But that's not because there is any issue with VLAs. The issue is that C concepts are stupid, but nobody fixes the roots of the issues.
If you put something of variable length (a VLA) into something with limited static length (the "stack") it will explode. That's nothing new and nothing special or exclusive to VLAs. Actually, exactly this is one of the main issues with the bad C design since inception: It does not do bound checks (especially no static ones; as this would require proper depended typing for safe VLAs). Out of bound access will just "explode" as always in C (likely leaving a nice security crater).
To be honest I don't get why we're still stuck with the stack / heap nonsense. There is not stack (or heap). There is only memory.
What would be much more interesting would be direct control over the caches… Instead we still use the pure fantasy products "stack" and "heap" which are actually irrelevant (as they don't exist in the end).
There is nothing "special" about "stack" memory. That's just a very primitive region based automatic memory allocator backed into the C runtime!

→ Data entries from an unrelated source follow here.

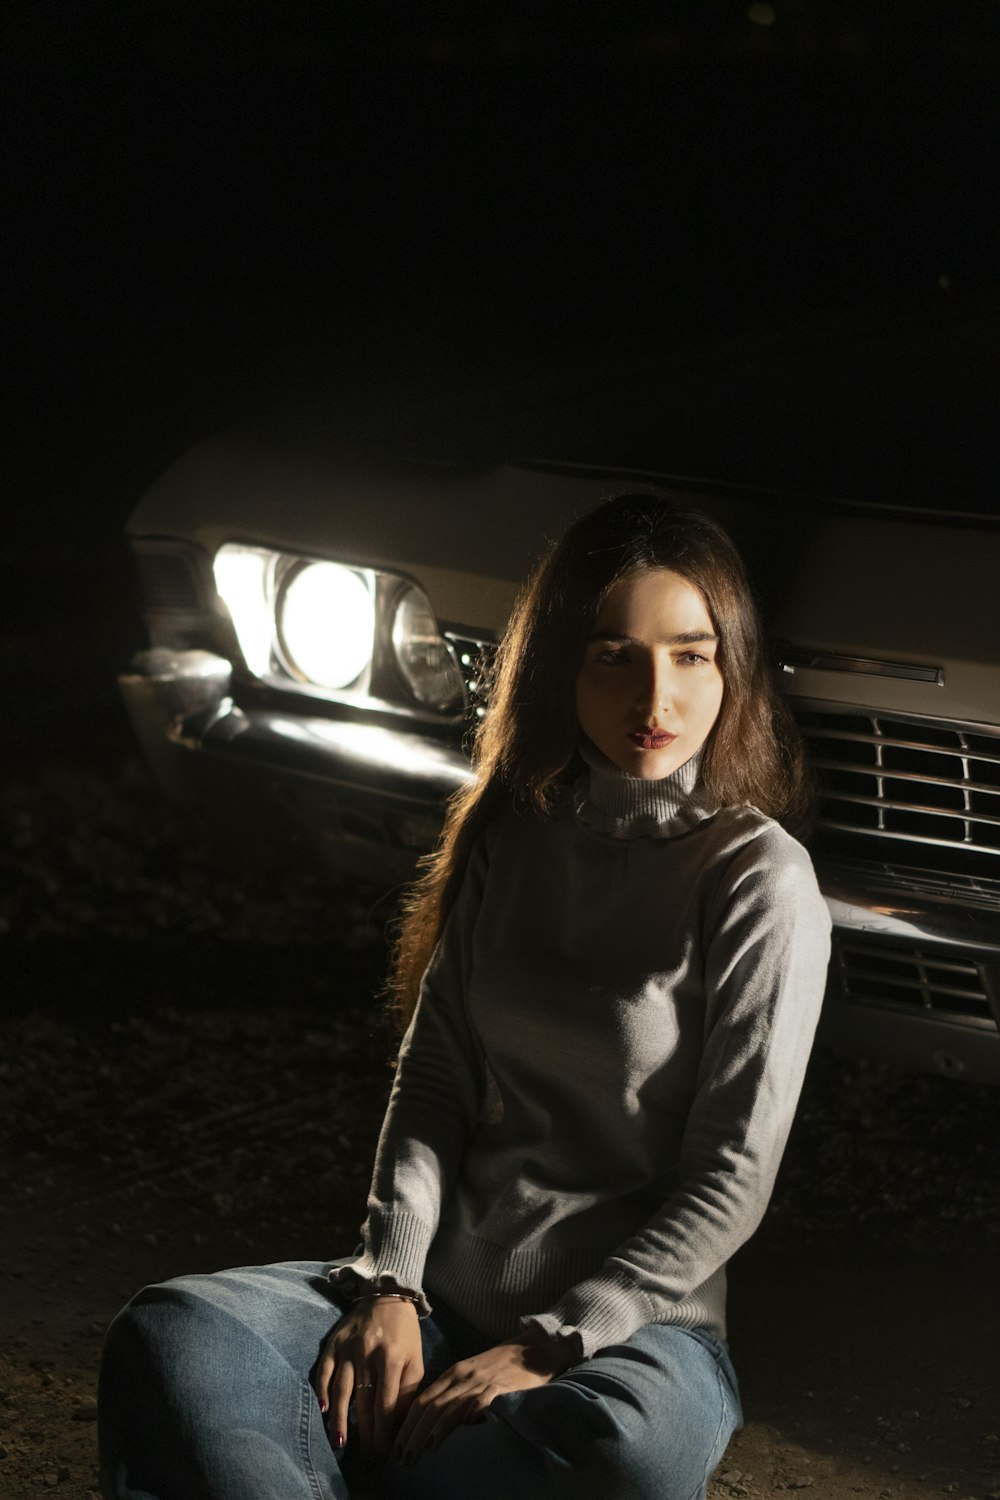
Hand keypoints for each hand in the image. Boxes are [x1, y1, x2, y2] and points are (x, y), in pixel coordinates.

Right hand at [313, 1297, 423, 1463]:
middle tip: (365, 1457)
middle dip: (365, 1433)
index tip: (383, 1453)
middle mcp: (368, 1354)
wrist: (386, 1295)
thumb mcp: (416, 1358)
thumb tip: (399, 1423)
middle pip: (364, 1401)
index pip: (386, 1404)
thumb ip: (409, 1389)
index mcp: (393, 1358)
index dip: (384, 1431)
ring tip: (339, 1443)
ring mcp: (349, 1348)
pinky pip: (324, 1369)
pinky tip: (323, 1410)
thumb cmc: (405, 1333)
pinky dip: (321, 1390)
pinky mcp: (334, 1342)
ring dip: (340, 1419)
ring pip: (342, 1389)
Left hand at [393, 1335, 573, 1464]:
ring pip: (448, 1408)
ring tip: (419, 1454)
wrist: (535, 1347)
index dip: (406, 1425)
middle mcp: (462, 1377)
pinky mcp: (500, 1388)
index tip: (396, 1447)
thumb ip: (454, 1393)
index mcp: (453, 1373)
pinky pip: (480, 1401)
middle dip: (412, 1434)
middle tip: (400, 1459)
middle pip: (429, 1407)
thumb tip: (431, 1423)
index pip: (422, 1400)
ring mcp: (480, 1382)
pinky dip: (467, 1416)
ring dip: (430, 1432)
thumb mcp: (472, 1376)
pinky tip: (459, 1430)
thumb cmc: (503, 1366)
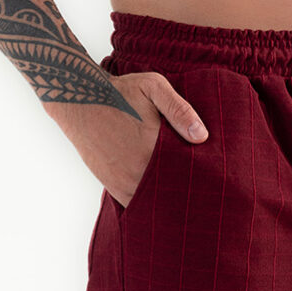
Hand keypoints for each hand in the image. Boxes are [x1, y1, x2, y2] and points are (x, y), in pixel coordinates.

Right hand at [44, 72, 208, 207]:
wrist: (79, 99)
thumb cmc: (119, 91)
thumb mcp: (153, 87)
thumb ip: (179, 110)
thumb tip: (201, 136)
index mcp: (155, 146)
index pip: (189, 171)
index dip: (202, 175)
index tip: (212, 175)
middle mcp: (140, 169)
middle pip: (174, 189)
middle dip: (187, 189)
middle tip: (202, 190)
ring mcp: (125, 180)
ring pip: (155, 200)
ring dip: (167, 198)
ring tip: (183, 196)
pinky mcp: (113, 185)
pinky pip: (136, 203)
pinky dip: (148, 203)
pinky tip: (159, 198)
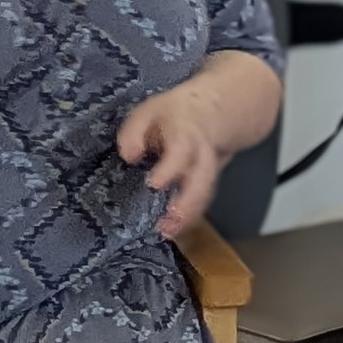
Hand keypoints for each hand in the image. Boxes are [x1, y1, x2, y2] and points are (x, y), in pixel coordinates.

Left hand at [116, 86, 226, 238]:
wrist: (213, 110)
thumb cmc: (172, 113)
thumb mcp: (148, 111)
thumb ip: (135, 131)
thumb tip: (129, 156)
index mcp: (186, 133)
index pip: (182, 150)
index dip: (171, 168)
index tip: (154, 184)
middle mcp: (202, 154)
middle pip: (203, 179)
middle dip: (188, 204)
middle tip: (167, 225)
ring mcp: (209, 169)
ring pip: (205, 194)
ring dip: (189, 216)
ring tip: (167, 232)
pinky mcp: (207, 182)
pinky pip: (202, 201)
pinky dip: (189, 218)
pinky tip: (173, 229)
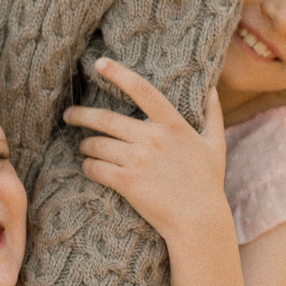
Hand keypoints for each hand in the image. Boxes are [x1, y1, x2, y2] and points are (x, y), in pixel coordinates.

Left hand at [63, 57, 225, 238]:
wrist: (199, 221)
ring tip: (83, 146)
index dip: (119, 74)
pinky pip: (95, 168)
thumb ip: (213, 114)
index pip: (142, 90)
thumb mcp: (216, 146)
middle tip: (69, 114)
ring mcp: (138, 160)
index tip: (100, 64)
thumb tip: (211, 88)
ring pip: (97, 144)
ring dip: (85, 145)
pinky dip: (88, 166)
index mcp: (173, 125)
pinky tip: (89, 167)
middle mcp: (153, 138)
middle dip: (81, 115)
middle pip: (106, 119)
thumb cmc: (208, 184)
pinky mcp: (127, 182)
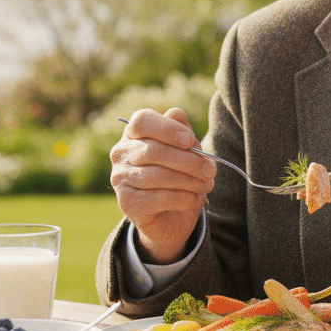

The whole "using registers" thingy in context of "stack" is also just fake by now. You don't use HW registers—but some virtualization of them presented to you by the VM that runs inside the CPU. So you don't control register allocation anyway! So this could be made completely transparent without any impact. (The VM inside the CPU does the actual register allocation fully automatic. Presenting the "faked virtual ISA registers" to the outside world just to make "legacy" code happy).
Why isn't it possible that the updates aren't as good as the people who wrote them thought they were?